(Items from a data source)
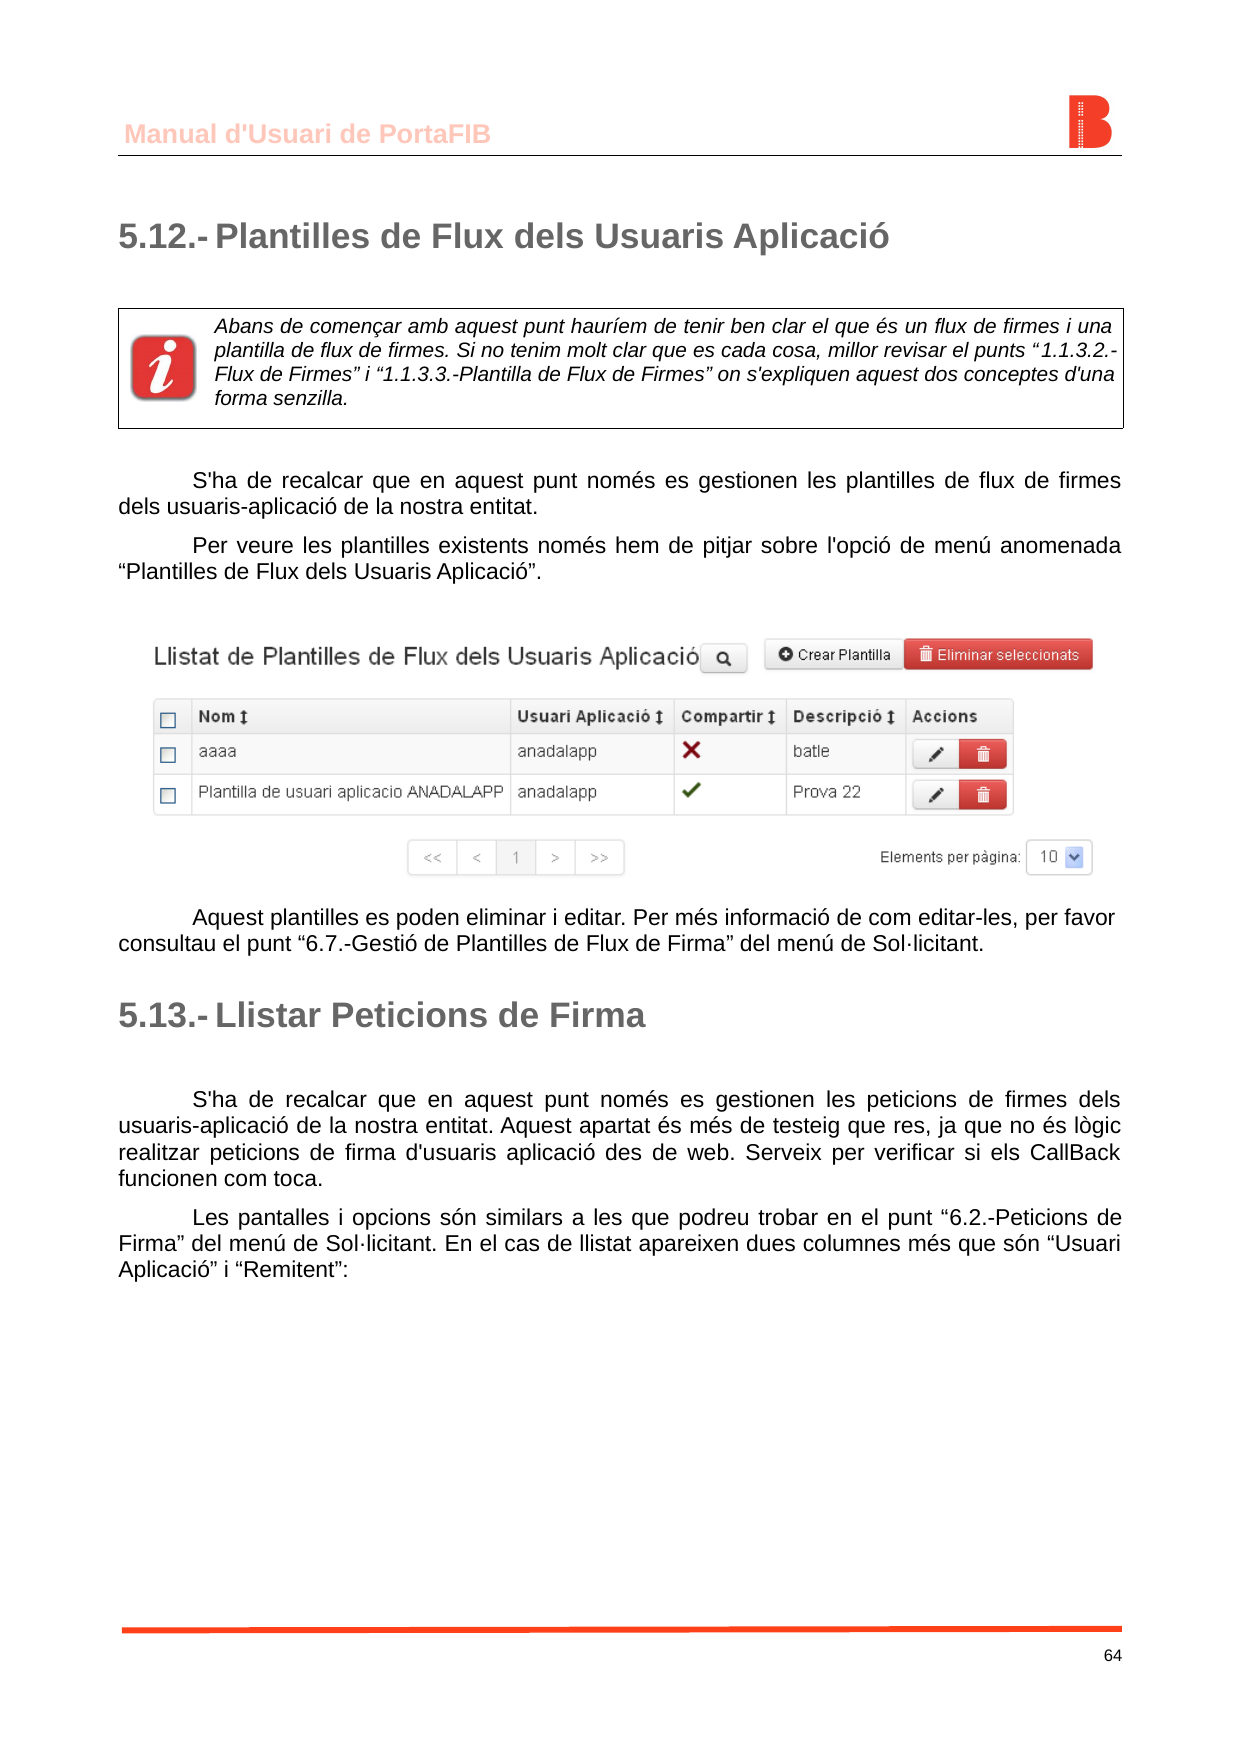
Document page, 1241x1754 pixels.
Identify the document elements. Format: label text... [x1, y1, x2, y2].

text Aquest plantilles es poden eliminar i editar. Per més informació de com editar-les, per favor consultau el punt “6.7.-Gestió de Plantilles de Flux de Firma” del menú de Sol·licitant. [118, 903, 1122, 956]
table_header [119, 309, 209, 428]
picture [141, 636, 1100, 891]
subtitle Llistar Peticions de Firma [118, 994, 1122, 1034]
text S'ha de recalcar que en aquest punt només es gestionen les plantilles de flux de firmes dels usuaris-aplicació de la nostra entitat. [118, 467, 1122, 519]
text Per veure les plantilles existents només hem de pitjar sobre l'opció de menú anomenada “Plantilles de Flux dels Usuaris Aplicació”. [118, 532, 1122, 584]
subtitle Plantilles de Flux dels Usuaris Aplicació [118, 216, 1122, 256]
picture [1063, 94, 1117, 150]
table_header Abans de començar amb aquest punt hauríem de tenir ben clar el que és un flux de firmes i una plantilla de flux de firmes. Si no tenim molt clar que es cada cosa, millor revisar el punts “1.1.3.2.-Flux de Firmes” i “1.1.3.3.-Plantilla de Flux de Firmes” on s'expliquen aquest dos conceptes d'una forma senzilla. [209, 309, 1123, 428]
text Les pantalles i opcions són similars a les que podreu trobar en el punt “6.2.-Peticions de Firma” del menú de Sol·licitant. En el cas de llistat apareixen dues columnes més que són “Usuari Aplicació” i “Remitent”: [118, 1204, 1122, 1283]
picture [129, 334, 198, 402]
text S'ha de recalcar que en aquest punt només es gestionen les peticions de firmes dels usuaris-aplicació de la nostra entitat. Aquest apartat és més de testeig que res, ja que no és lògic realitzar peticions de firma d'usuaris aplicació des de web. Serveix per verificar si els CallBack funcionen com toca. [118, 1086, 1122, 1191]
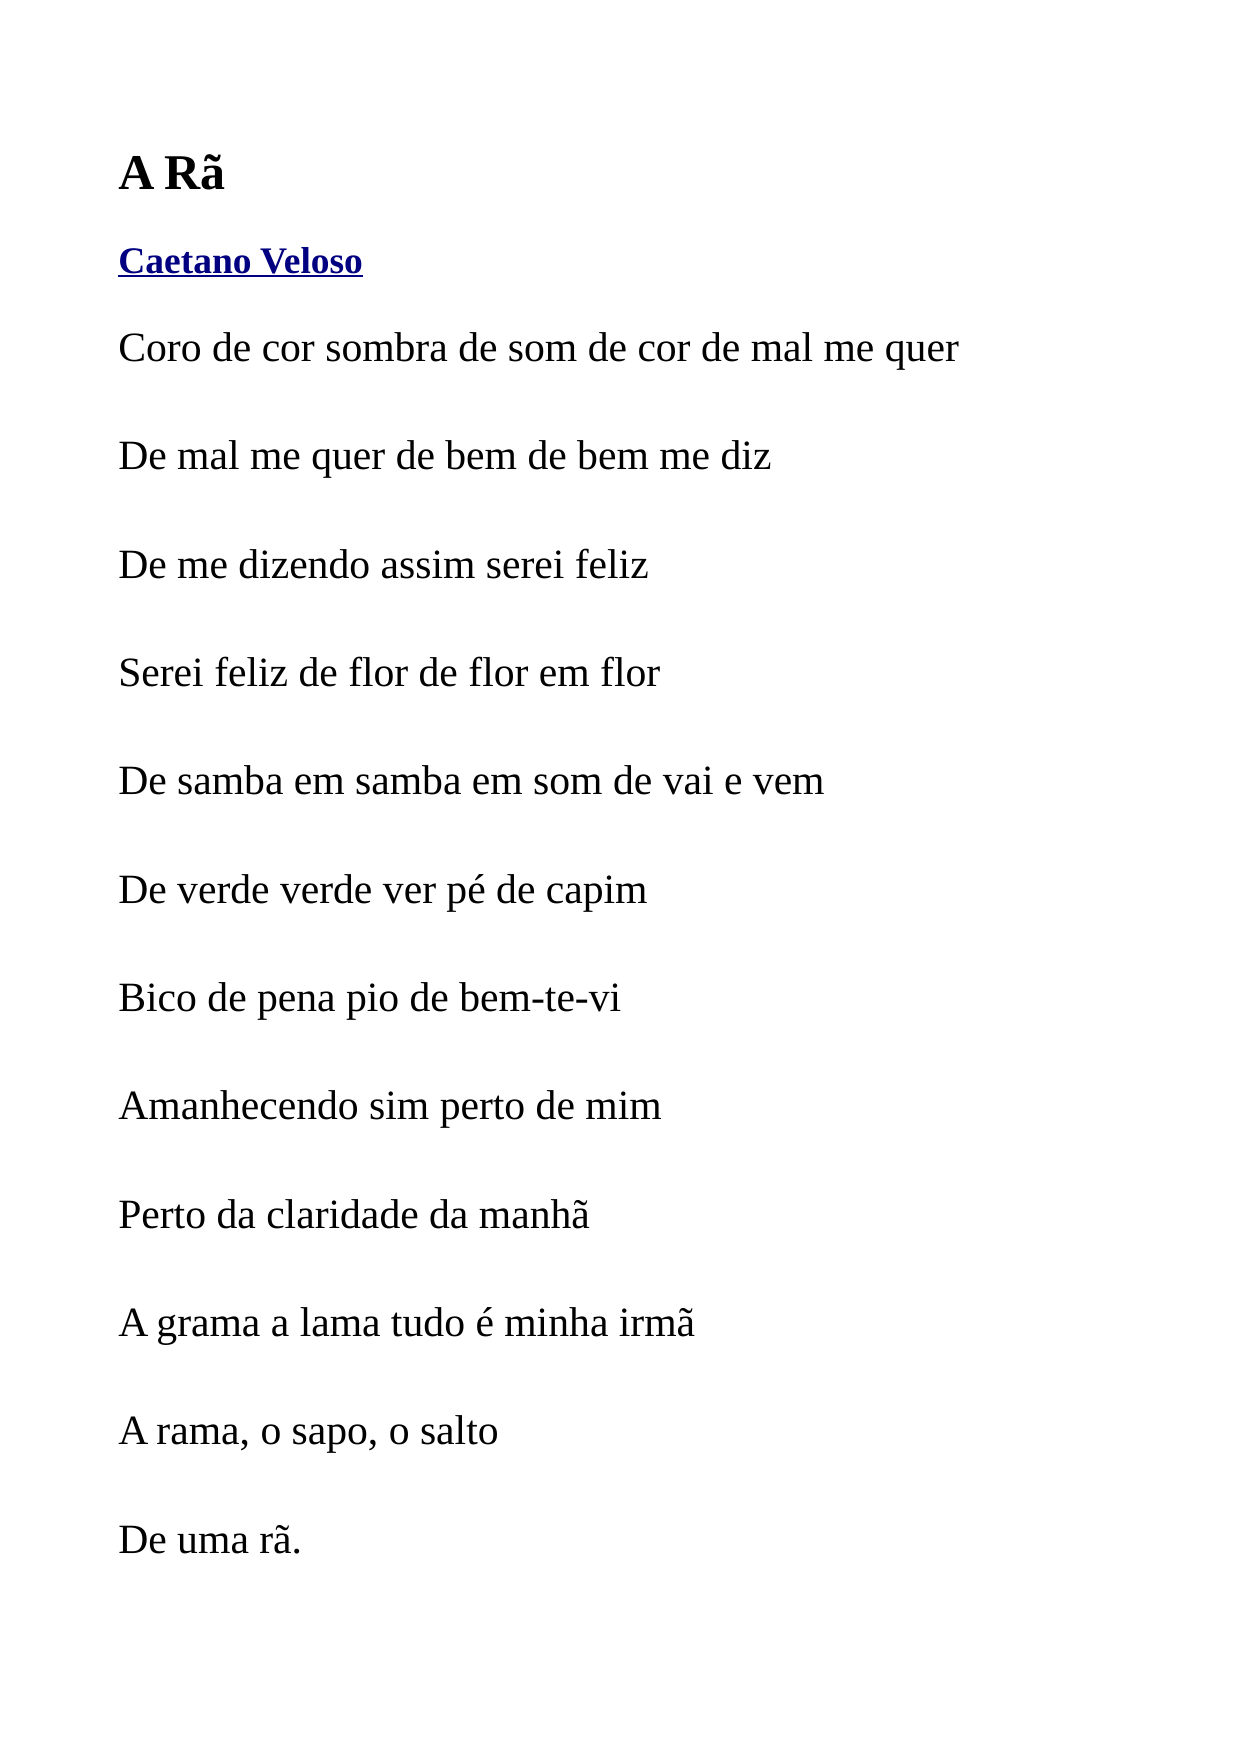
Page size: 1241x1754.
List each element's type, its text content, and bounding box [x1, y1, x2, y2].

EXERCISE OBJECTIVE: Copy all of the data above word for word, leaving the pictures out of your answer.

EXERCISE RESPONSE:
Document page, 1241x1754 pixels.
Identify the document elements. Format: label text... [x1, y1, x2, y2].

text Aquest plantilles es poden eliminar i editar. Per més informació de com editar-les, per favor consultau el punt “6.7.-Gestió de Plantilles de Flux de Firma” del menú de Sol·licitant. [118, 903, 1122, 956]
table_header [119, 309, 209, 428]
picture [141, 636, 1100, 891]
subtitle Llistar Peticions de Firma [118, 994, 1122, 1034]
text S'ha de recalcar que en aquest punt només es gestionen les plantilles de flux de firmes dels usuaris-aplicació de la nostra entitat. [118, 467, 1122, 519]
text Per veure les plantilles existents només hem de pitjar sobre l'opció de menú anomenada “Plantilles de Flux dels Usuaris Aplicació”. [118, 532, 1122, 584]
subtitle Plantilles de Flux dels Usuaris Aplicació [118, 216, 1122, 256]
picture [1063, 94, 1117, 150]
table_header Abans de començar amb aquest punt hauríem de tenir ben clar el que és un flux de firmes i una plantilla de flux de firmes. Si no tenim molt clar que es cada cosa, millor revisar el punts “1.1.3.2.-Flux de Firmes” i “1.1.3.3.-Plantilla de Flux de Firmes” on s'expliquen aquest dos conceptes d'una forma senzilla. [209, 309, 1123, 428]
text Les pantalles i opcions són similars a les que podreu trobar en el punt “6.2.-Peticions de Firma” del menú de Sol·licitant. En el cas de llistat apareixen dues columnes més que són “Usuari Aplicació” i “Remitent”: [118, 1204, 1122, 1283]
picture [129, 334, 198, 402]
text S'ha de recalcar que en aquest punt només es gestionen les peticions de firmes dels usuaris-aplicació de la nostra entitat. Aquest apartat és més de testeig que res, ja que no és lògic realitzar peticions de firma d'usuaris aplicació des de web. Serveix per verificar si els CallBack funcionen com toca. [118, 1086, 1122, 1191]
Page size: 1241x1754.
List each element's type, its text content, and bounding box [x1, y1, x2, y2].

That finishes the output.